AIM OF THE TASK =>
Reproduce the source text of every record below character for character, leaving out the pictures.

[Saved data entries]

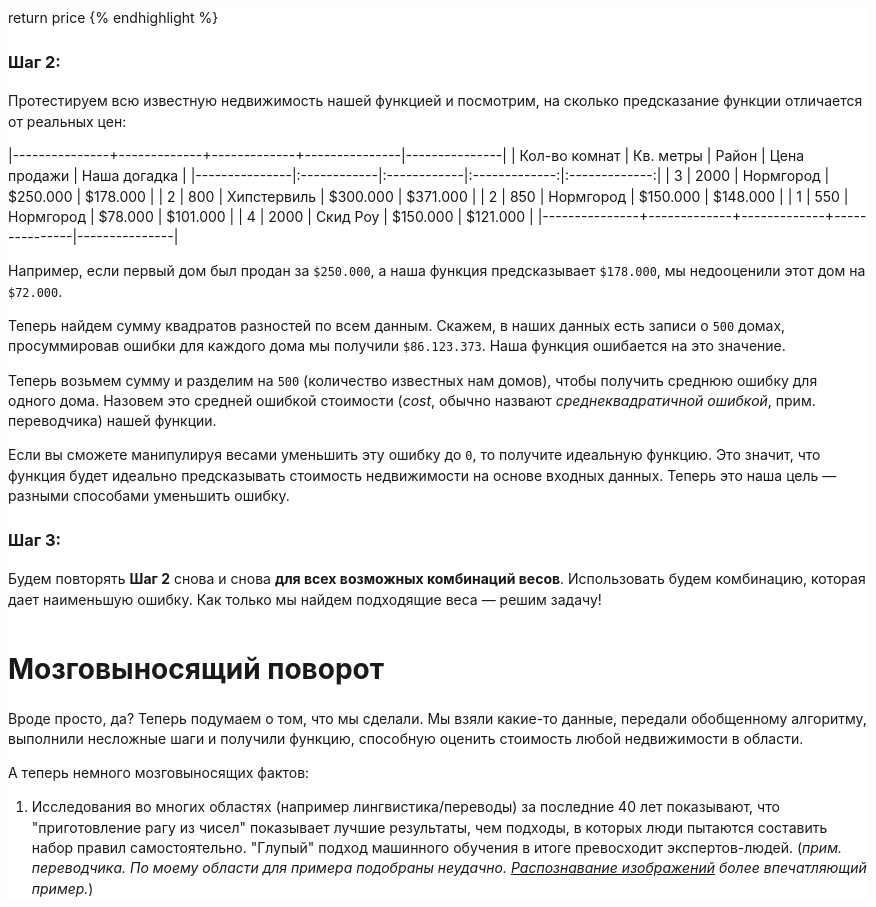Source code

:   return price
{% endhighlight %}

### Шаг 2:

Протестируем всю известную недвижимость нашей функцией и посмотрим, на сколько предсказание функции отличается от реальных цен:

|---------------+-------------+-------------+---------------|---------------|
| Кол-во комнат | Кв. метры   |    Район    | Цена продажи  |  Наша догадка |
|---------------|:------------|:------------|:-------------:|:-------------:|
|       3       |        2000 | Нормгород   |     $250.000  |     $178.000  |
|       2       |        800  | Хипстервиль |     $300.000  |     $371.000  |
|       2       |        850  | Нормгород   |     $150.000  |     $148.000  |
|       1       |        550  | Нормгород   |     $78.000   |     $101.000  |
|       4       |        2000 | Скид Роу    |     $150.000  |     $121.000  |
|---------------+-------------+-------------+---------------|---------------|

Например, если первый дом был продан за `$250.000`, а наша функция предсказывает `$178.000`, мы недооценили этот дом на `$72.000`.

Теперь найдем сумму квадратов разностей по всем данным. Скажем, в наших данных есть записи о `500` домах, просуммировав ошибки для каждого дома мы получили `$86.123.373`. Наша функция ошибается на это значение.

Теперь возьмем сумму и разделим на `500` (количество известных нам домов), чтобы получить среднюю ошибку для одного дома. Назовем это средней ошибкой стоимости (*cost*, обычно назвают *среднеквадратичной ошибкой*, прим. переводчика) нашей функции.

Если вы сможете манипулируя весами уменьшить эту ошибку до `0`, то получите идеальную функцию. Это значит, что функция будет идеально предсказывать стоимость недвижимости на основе входных данных. Теперь это наша цель — разными способами уменьшить ошибку.

### Шаг 3:

Будем повторять **Шаг 2** снова и снова **для всех возможных комбинаций весов**. Использовать будем комбинацию, которая дает наименьшую ошибку. Как только мы найдем подходящие веса — решим задачу!

# Мозговыносящий поворот

Вроде просто, да? Теперь подумаем о том, что мы сделали. Мы взяли какие-то данные, передали обобщенному алгоритму, выполнили несложные шаги и получили функцию, способную оценить стоимость любой недвижимости в области.

А теперь немного мозговыносящих фактов:

1. Исследования во многих областях (например лингвистика/переводы) за последние 40 лет показывают, что "приготовление рагу из чисел" показывает лучшие результаты, чем подходы, в которых люди пытаются составить набор правил самостоятельно. "Глупый" подход машинного обучения в итоге превосходит экспертов-людей. (*прим. переводчика. По моему области для примера подобраны неудачно. [Распознавание изображений](http://www.image-net.org/challenges/LSVRC/ "ImageNet Challenge") более впечатляющий пример.*)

ANSWER TO THE EXERCISE =>
Source code

:   return price
{% endhighlight %}

### Шаг 2:

Протестируем всю известную недвижимость нашей функцией и посмотрим, на сколько предсказание функции отличается от реальных цен:

|---------------+-------------+-------------+---------------|---------------|
| Кол-во комнат | Кв. метры   |    Район    | Цена продажи  |  Наша догадка |
|---------------|:------------|:------------|:-------------:|:-------------:|
|       3       |        2000 | Нормгород   |     $250.000  |     $178.000  |
|       2       |        800  | Хипстервиль |     $300.000  |     $371.000  |
|       2       |        850  | Нормгород   |     $150.000  |     $148.000  |
|       1       |        550  | Нормгород   |     $78.000   |     $101.000  |
|       4       |        2000 | Скид Роу    |     $150.000  |     $121.000  |
|---------------+-------------+-------------+---------------|---------------|

Например, если первый дом был продан за `$250.000`, а наша функция предсказывает `$178.000`, мы недооценили этот дом на `$72.000`.

Теперь найдем сумму квадратов разностей по всем данным. Скажем, в наших данных есть записи о `500` домах, просуммировав ошибки для каждого дома мы получили `$86.123.373`. Наша функция ошибается на это значение.

Теперь возьмем сумму и разделим на `500` (количество известных нам домов), чтобы получить среднюю ошибку для одного дома. Назовем это средней ошибкой стоимости (*cost*, обычно назвают *среднеквадратичной ошибкой*, прим. переводчика) нашей функции.

Если вы сможете манипулируя весами уменьшить эту ошибку до `0`, то получите идеальную функцию. Это значит, что функция будет идеально предсказывать стоимость недвижимости на основе входных данных. Теперь это наша цель — разными способами уменьшить ошибку.

### Шаг 3:

Будем повторять **Шаг 2** снова и снова **для всех возможных комбинаций весов**. Использовать будем комбинацию, которая дает наименьшую ошибку. Как только мы найдем подходящие веса — решим задачу!

# Мозговыносящий поворот

Вроде просто, да? Теперь подумаем о том, что мы сделали. Мы взяли какие-то данные, передали обобщенному алгоритму, выполнили несложные шаги и получили функцию, способную оценить стоимость любой недвижимости в области.

А теперь немного мозговыносящих фактов:

1. Исследования во многих областях (например лингвистика/переводы) за последние 40 лет показывают, что "приготовление рагу из чисел" показывает лучшие результаты, чем подходы, в которых люди пытаются составить набор правил самостоятельно. "Глупый" подход машинного обучения в итоге превосходит экспертов-людей. (*прим. переводчика. По моему области для примера подобраны неудачно. [Распознавание изображений](http://www.image-net.org/challenges/LSVRC/ "ImageNet Challenge") более впечатляющий пример.*)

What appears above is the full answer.